We expect and require employees to participate in a workplace investigation when they have information that could be useful in determining the outcome of the case. Often, the organization would not be aware of problems in the workplace without employees coming forward. However, most of us have dealt with the employee who feels it is always her job to report everything…..personal matters, gossip, what the rumor mill says, you know the type. But a complaint is a complaint, and the complainant has protection rights the same as anyone involved in the incident. Often supervisors and managers are not aware of these rights and by changing the way they act toward this employee, they could be guilty of retaliation. Protection: Train all supervisors, managers, and executives about the potential liability from retaliation. And remind everyone involved in a complaint or investigation of their rights and responsibilities every time.
- An employee who has complained can be terminated for violating company policy as long as it is unrelated to the topic of the complaint.
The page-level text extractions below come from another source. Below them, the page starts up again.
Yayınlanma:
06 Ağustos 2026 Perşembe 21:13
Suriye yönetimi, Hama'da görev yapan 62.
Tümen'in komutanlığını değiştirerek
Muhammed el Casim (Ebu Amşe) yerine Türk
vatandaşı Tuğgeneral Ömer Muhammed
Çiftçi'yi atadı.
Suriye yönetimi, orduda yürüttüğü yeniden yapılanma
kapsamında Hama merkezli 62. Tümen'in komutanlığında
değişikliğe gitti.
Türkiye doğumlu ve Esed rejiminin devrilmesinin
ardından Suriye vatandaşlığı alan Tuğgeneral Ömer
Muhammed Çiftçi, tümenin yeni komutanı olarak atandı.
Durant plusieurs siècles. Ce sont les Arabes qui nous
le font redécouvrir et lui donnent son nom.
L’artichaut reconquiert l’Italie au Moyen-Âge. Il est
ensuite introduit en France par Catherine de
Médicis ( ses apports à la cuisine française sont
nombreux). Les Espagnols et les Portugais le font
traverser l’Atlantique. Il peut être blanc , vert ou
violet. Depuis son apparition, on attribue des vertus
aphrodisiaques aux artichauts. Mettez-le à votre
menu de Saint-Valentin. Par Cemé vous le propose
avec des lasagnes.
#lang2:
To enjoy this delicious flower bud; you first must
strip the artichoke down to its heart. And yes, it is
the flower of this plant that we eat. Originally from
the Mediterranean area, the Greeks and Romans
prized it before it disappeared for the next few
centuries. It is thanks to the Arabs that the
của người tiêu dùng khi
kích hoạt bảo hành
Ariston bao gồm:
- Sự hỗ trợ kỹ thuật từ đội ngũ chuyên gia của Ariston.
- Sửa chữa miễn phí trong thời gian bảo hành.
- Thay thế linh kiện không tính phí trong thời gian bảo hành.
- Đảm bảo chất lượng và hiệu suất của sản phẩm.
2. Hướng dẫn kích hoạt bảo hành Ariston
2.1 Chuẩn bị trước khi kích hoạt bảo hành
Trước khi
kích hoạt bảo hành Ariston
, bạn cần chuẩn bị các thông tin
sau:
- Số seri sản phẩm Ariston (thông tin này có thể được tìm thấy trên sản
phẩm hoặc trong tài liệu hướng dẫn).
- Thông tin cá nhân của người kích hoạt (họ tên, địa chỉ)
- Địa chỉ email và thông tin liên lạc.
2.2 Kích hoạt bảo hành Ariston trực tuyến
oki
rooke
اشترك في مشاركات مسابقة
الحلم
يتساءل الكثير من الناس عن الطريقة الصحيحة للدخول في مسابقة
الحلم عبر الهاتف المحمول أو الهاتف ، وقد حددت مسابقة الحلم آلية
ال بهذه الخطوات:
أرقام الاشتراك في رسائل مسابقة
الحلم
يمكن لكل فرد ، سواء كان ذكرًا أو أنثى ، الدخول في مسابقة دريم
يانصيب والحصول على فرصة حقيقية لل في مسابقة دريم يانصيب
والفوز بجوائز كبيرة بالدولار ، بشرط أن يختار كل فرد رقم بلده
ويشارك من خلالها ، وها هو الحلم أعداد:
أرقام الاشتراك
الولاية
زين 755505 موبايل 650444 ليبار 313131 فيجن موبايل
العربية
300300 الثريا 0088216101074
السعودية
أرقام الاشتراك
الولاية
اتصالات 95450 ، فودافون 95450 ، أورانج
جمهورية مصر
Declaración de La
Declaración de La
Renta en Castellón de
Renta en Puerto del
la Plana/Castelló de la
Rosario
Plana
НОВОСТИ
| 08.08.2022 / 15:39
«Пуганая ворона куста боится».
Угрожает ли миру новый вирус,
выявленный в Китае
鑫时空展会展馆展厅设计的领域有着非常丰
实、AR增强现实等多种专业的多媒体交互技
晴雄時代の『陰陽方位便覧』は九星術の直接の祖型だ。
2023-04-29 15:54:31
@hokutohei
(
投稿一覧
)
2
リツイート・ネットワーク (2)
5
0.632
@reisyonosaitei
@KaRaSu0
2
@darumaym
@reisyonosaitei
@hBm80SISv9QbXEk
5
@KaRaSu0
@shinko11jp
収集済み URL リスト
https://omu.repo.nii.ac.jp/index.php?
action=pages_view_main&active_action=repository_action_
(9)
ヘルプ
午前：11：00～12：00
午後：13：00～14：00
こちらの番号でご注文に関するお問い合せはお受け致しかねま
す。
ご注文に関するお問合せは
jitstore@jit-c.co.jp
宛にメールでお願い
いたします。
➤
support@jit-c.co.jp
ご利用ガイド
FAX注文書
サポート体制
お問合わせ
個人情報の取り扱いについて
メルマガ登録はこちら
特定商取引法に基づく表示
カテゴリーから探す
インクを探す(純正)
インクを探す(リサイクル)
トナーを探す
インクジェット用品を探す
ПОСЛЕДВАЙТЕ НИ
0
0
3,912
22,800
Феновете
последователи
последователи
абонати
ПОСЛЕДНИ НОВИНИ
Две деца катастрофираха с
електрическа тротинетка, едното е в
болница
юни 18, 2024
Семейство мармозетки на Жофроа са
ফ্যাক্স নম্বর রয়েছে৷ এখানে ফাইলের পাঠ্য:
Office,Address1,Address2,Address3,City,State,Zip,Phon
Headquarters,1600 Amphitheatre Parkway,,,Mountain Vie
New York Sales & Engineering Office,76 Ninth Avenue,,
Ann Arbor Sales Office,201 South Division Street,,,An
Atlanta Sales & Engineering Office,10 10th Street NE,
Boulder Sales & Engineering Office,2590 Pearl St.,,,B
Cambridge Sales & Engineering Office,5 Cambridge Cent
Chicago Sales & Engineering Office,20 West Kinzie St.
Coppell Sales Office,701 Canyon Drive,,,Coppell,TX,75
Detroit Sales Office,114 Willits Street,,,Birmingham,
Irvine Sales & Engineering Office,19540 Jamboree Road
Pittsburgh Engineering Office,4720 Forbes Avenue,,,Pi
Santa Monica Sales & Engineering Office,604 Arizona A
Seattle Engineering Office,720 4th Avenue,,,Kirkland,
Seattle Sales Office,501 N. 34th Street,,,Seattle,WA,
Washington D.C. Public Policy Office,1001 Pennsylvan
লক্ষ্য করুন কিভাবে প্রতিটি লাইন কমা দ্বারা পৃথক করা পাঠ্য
Although employees cannot be terminated for participating in protected activity, this only applies as long as their behavior is lawful and does not violate the company code of conduct. That being said, employers must look at the severity of the action, and the reason for the action, in order to determine if the action could be construed as retaliation. For example, Sherry has a physical confrontation with Ally. After the incident, Sherry notifies HR and an investigation ensues. Ally is terminated for hitting Sherry, and although the company feels Sherry may have provoked the incident, there is no proof and Sherry is not disciplined. The next day, Sherry’s manager finds that she has been using her company email for personal business in violation of company policy. This is reported to HR and Sherry is terminated. Sherry reports this matter to the EEOC and claims that others use their company email often, including her manager, and are not reprimanded. In addition, Sherry claims that the personal email use was to set up a security service to walk her to her car after work as she was frightened that Ally might return to do her harm. The outcome, Sherry got her job back with back pay and penalties. Protection: Before using a violation of policy as a reason for terminating an employee, ensure that the policy is consistently upheld and the penalty is appropriate.